What you have to do >>
Answer these questions about the text below on thiol derivatization with DMDSPAB-I:
(a) Why was excess GSH used when preparing the DMDSPAB-GSH solution?
(b) What volume of the diluted derivatized solution was injected into the chromatographic system?
(c) Which potential interferences were studied one by one rather than simultaneously?

Extracted text >>
Preparation of DMDSPAB-GSH solution

To study the fluorescence properties of DMDSPAB-I thiol derivatives, solutions of the derivatives had to be prepared. In this study, DMDSPAB-GSH was selected as the representative of the thiol derivatives. DMDSPAB-I and DMDSPAB-GSH both fluoresce strongly, but GSH itself is non-fluorescent. Excess GSH was used to completely convert DMDSPAB-I to DMDSPAB-GSH and thus avoid interference from unreacted DMDSPAB-I. Therefore, 800 μL 1.0 × 10⁻² mol L⁻¹ GSH solution, 800 μL 1.0 × 10⁻³ mol L⁻¹ DMDSPAB-I, and 700 μL pH 11.0 Na₂B₄O₇–NaOH buffer were added into a 4 mL Eppendorf tube. The well-mixed solution was incubated at 45 °C for 25 min and then diluted to 4 mL with ACN to obtain the DMDSPAB-GSH stock solution. The stock solution was stored at −30 °C and diluted with different solvents before use.

Derivatization procedure

100 μL acetonitrile, 50 μL pH 11.0 Na₂B₄O₇–NaOH buffer, 70 μL 8.0 × 10⁻⁵ mol L⁻¹ DMDSPAB-I solution, and 100 μL of the standard thiol mixtures were transferred into a 0.75 mL Eppendorf tube, and the well-mixed solution was then left to react at 45 °C for 25 min. After completion of the derivatization, the solution was 10-fold diluted with the mobile phase and 20 μL of the obtained solution was injected into the chromatographic system.

The derivatization optimization experiments were performed by following the above-mentioned procedure and changing the variable under investigation. Investigated variables included DMDSPAB-I concentration, ACN content, buffer pH, and reaction temperature and time.

The potential interferences from the 16 amino acids, Asp, Ala, Asn, Arg, Gly, Gln, Glu, His, Ile, Lys, Met, Phe, Pro, Ser, Tyr, and Val (amino acid:thiol molar ratio = 5:20), and six metal ions (ion:thiol molar ratio, Ca²⁺ 300:320, Mg²⁺ 340:380, Fe³⁺ 70:100, Al³⁺ 60:70, Zn²⁺ 25:35, and Cu²⁺ 0.05:0.2) were investigated by mixing them with 100 μL acetonitrile, 50 μL pH 11.0 Na₂B₄O₇–NaOH buffer, 70 μL 8.0 × 10⁻⁵ mol L⁻¹ DMDSPAB-I solution, and 100 μL standard thiol mixture before the derivatization. In this experiment, all the potential interferences from amino acids were studied simultaneously, and the potential interferences from metal ions were studied one by one.

Information >>

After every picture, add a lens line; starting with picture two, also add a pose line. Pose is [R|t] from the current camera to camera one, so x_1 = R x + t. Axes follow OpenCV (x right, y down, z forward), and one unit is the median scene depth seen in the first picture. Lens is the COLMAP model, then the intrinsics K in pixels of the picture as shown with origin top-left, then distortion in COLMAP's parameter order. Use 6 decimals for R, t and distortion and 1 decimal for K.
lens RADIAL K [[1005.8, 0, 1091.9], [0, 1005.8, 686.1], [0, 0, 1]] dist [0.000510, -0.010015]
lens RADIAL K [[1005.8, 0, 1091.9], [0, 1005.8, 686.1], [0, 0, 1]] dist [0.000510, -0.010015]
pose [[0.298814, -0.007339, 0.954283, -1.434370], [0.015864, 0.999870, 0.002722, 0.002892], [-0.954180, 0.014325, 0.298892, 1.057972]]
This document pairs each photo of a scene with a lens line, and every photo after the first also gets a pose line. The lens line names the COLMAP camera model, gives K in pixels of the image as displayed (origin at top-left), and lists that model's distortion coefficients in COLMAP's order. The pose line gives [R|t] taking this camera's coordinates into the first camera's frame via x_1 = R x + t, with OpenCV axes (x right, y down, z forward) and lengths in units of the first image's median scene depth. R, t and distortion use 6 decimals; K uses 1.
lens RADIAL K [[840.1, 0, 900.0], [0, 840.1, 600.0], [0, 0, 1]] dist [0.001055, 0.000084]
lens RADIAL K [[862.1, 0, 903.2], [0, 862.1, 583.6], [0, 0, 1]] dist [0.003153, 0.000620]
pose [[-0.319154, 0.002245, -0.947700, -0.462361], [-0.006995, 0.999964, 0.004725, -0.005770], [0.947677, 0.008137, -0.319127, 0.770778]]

Solution to this task >>
(a) It was used to convert DMDSPAB-I completely to DMDSPAB-GSH and so avoid interference from unreacted DMDSPAB-I.
(b) 20 μL.
(c) The metal ions.